On April 9, 2015, Smart Approaches to Marijuana (SAM) held its second annual marijuana education summit at The Westin Peachtree Plaza in Atlanta, GA, where hundreds of marijuana opponents gathered to raise awareness and discuss ways to inform the general public on the chicanery of the industry. As a part-time social media intern for SAM, I was granted an opportunity to join the exclusive conference and listen to some of the biggest names in the field explain the status of marijuana in the United States. We can assume thirty percent of Americans passionately fight for marijuana and thirty percent against, and this adamant sixty percent will never change their minds. We must approach the remaining forty percent of unbiased individuals who do not have a clear perspective on the wildly debated issue to alert them with science, instead of fraudulent ideology and marketing schemes, of the immense permanent mistake the country nears making.

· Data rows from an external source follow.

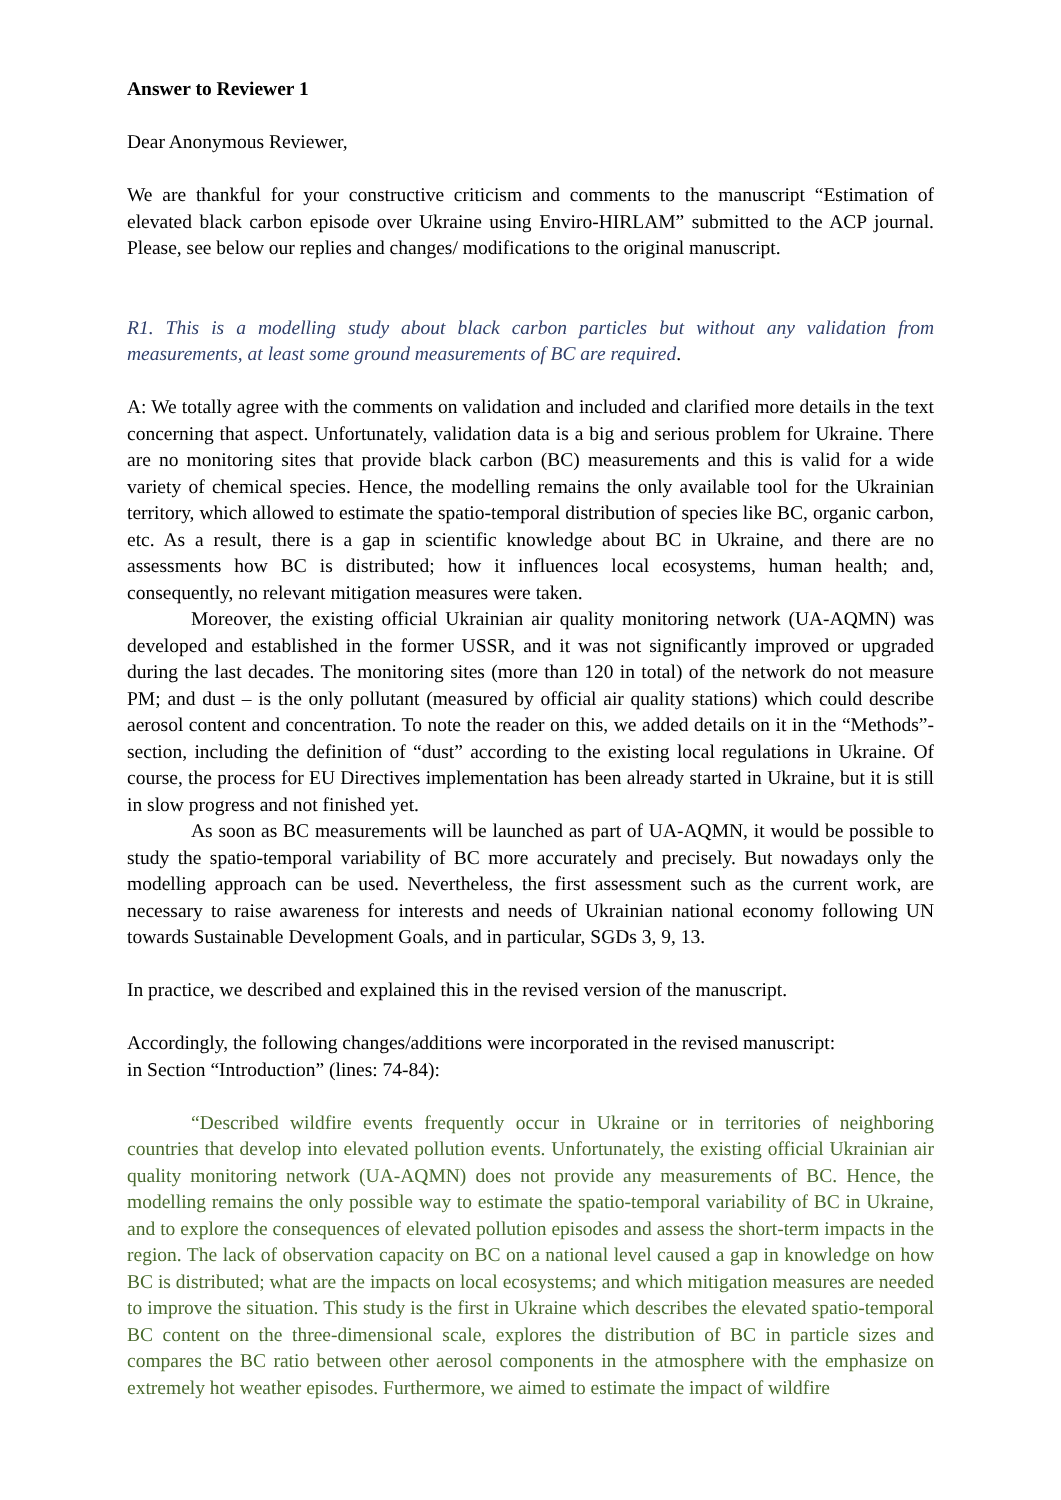Answer to Reviewer 1
Dear Anonymous Reviewer,
We are thankful for your constructive criticism and comments to the manuscript “Estimation of elevated black carbon episode over Ukraine using Enviro-HIRLAM” submitted to the ACP journal. Please, see below our replies and changes/ modifications to the original manuscript.
R1. This is a modelling study about black carbon particles but without any validation from measurements, at least some ground measurements of BC are required.
A: We totally agree with the comments on validation and included and clarified more details in the text concerning that aspect. Unfortunately, validation data is a big and serious problem for Ukraine. There are no monitoring sites that provide black carbon (BC) measurements and this is valid for a wide variety of chemical species. Hence, the modelling remains the only available tool for the Ukrainian territory, which allowed to estimate the spatio-temporal distribution of species like BC, organic carbon, etc. As a result, there is a gap in scientific knowledge about BC in Ukraine, and there are no assessments how BC is distributed; how it influences local ecosystems, human health; and, consequently, no relevant mitigation measures were taken.
Moreover, the existing official Ukrainian air quality monitoring network (UA-AQMN) was developed and established in the former USSR, and it was not significantly improved or upgraded during the last decades. The monitoring sites (more than 120 in total) of the network do not measure PM; and dust – is the only pollutant (measured by official air quality stations) which could describe aerosol content and concentration. To note the reader on this, we added details on it in the “Methods”-section, including the definition of “dust” according to the existing local regulations in Ukraine. Of course, the process for EU Directives implementation has been already started in Ukraine, but it is still in slow progress and not finished yet.
As soon as BC measurements will be launched as part of UA-AQMN, it would be possible to study the spatio-temporal variability of BC more accurately and precisely. But nowadays only the modelling approach can be used. Nevertheless, the first assessment such as the current work, are necessary to raise awareness for interests and needs of Ukrainian national economy following UN towards Sustainable Development Goals, and in particular, SGDs 3, 9, 13.
In practice, we described and explained this in the revised version of the manuscript.
Accordingly, the following changes/additions were incorporated in the revised manuscript:
in Section “Introduction” (lines: 74-84):
“Described wildfire events frequently occur in Ukraine or in territories of neighboring countries that develop into elevated pollution events. Unfortunately, the existing official Ukrainian air quality monitoring network (UA-AQMN) does not provide any measurements of BC. Hence, the modelling remains the only possible way to estimate the spatio-temporal variability of BC in Ukraine, and to explore the consequences of elevated pollution episodes and assess the short-term impacts in the region. The lack of observation capacity on BC on a national level caused a gap in knowledge on how BC is distributed; what are the impacts on local ecosystems; and which mitigation measures are needed to improve the situation. This study is the first in Ukraine which describes the elevated spatio-temporal BC content on the three-dimensional scale, explores the distribution of BC in particle sizes and compares the BC ratio between other aerosol components in the atmosphere with the emphasize on extremely hot weather episodes. Furthermore, we aimed to estimate the impact of wildfire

One intriguing point from the summit, unsurprisingly dismissed by the media, relates to the ubiquitous comparison of the dangers of marijuana to those of alcohol, tobacco, and other illicit drugs. I never argued against the assertion that alcohol and tobacco cause greater damage to adults with fully developed brains and society, though I always thought this notion to be irrelevant; defending a harmful substance because another can be more detrimental is no different from arguing one should break his or her nose because breaking legs hurts more. However, through this all-day meeting, I found the claim “marijuana is less harmful than other legal drugs” to be simply false. Proponents only “believe” this because a person cannot easily overdose on marijuana, while he or she can on alcohol or pharmaceutical drugs. (Bear in mind one cannot overdose on tobacco either, so this argument does not say much.) Nevertheless, as Stuart Gitlow of the Annenberg Physician Training Program in Addictive Diseases noted, if used as instructed rather than abused, alcohol can be beneficial to one’s health. On the contrary, any amount of marijuana impairs the body, whether or not used as recommended. Marijuana only becomes one of the safer drugs when compared in lethal doses to other substances.
Ben Cort of the Center for Addiction Recovery and Rehabilitation (CeDAR) based in Colorado shared his firsthand experience of the negative impact of the state’s legalizing both medical and recreational marijuana. I could sense his overwhelming emotions of desire to halt the immoral liars from ruining his children. Nobody can repudiate that the marijuana industry is replicating Big Tobacco in denying harms, targeting children and minorities, and making profits off addiction. Years ago, marijuana entrepreneurs flat-out stated their plan to market pot as medicine to give the drug a “good name” and become Big Tobacco 2.0, although supporters continue to reject these very words that came out of their side’s mouths; “We are trying to get marijuana reclassified medically. If we do that … for chemotherapy patients, we’ll be using the issue as a red herring to give marijuana a good name. That’s our way of getting to them indirectly, just like the paraphernalia laws are getting their way at getting to us,” shamelessly expressed Keith Stroup, founder of National Organization for the Reform of Marijuana Laws (NORML), in an interview with the Emory Wheel in 1979. This shows why schools need to emphasize the significance of and teach history. When citizens are unaware of their own history that occurred only in the last century, educated scammers take advantage, which clarifies how in the world America is verging on resurrecting an irreversible industry in tobacco that lied about the science of nicotine relating to lung cancer, dependence, and health benefits for almost a hundred years and took fifty years to be eradicated, only in an altered form.
Towards the end of the summit, the attendees divided into groups by regions and conversed about problems with the marijuana industry and how to prevent the States from adding another potentially fatal drug to the market. I made several cases: Only fifty-one percent of Americans, according to the Gallup Poll, support marijuana, and yet we can hardly spot a negative comment on the drug on social media anymore. Many Internet users thus believe most Americans are for marijuana and are indirectly dragged into the popular belief. We must find a way to shift this unjust momentum towards our side by being more vocal and commenting as frequently as possible, as proponents’ wave of uninformed comments overshadows science and facts. In what parallel universe do businessmen with no medical background know more about the science behind marijuana than scientists who specifically research the drug for decades? We also must clear up the difference between legalization and decriminalization. The first implies commercialize and sell in stores, and the second means reduction in penalties. Proponents strategically use the two terms synonymously so voters can think they are voting for the end of jail time (of the user who is not even incarcerated) when they are really voting for marijuana candies, chocolates, cookies, ice cream, sodas, and whatever else to which children may become attracted and addicted. Lastly, we need to provide a platform for recovering addicts to share their stories.
Kevin Sabet of SAM jokingly said, “We have Nora Volkow. They have Tommy Chong.” As funny as this sounds, I cannot come up with a more accurate statement. Adversaries have credible science institutions specializing in marijuana on their side, while advocates rely on unethical money-craving politicians and celebrities lying that regulating marijuana would eliminate the black market, empty prisons (notwithstanding that hardly anyone is imprisoned for simple possession or use of the drug), and fund for education and addiction. By the way, how are these promises working out in Colorado?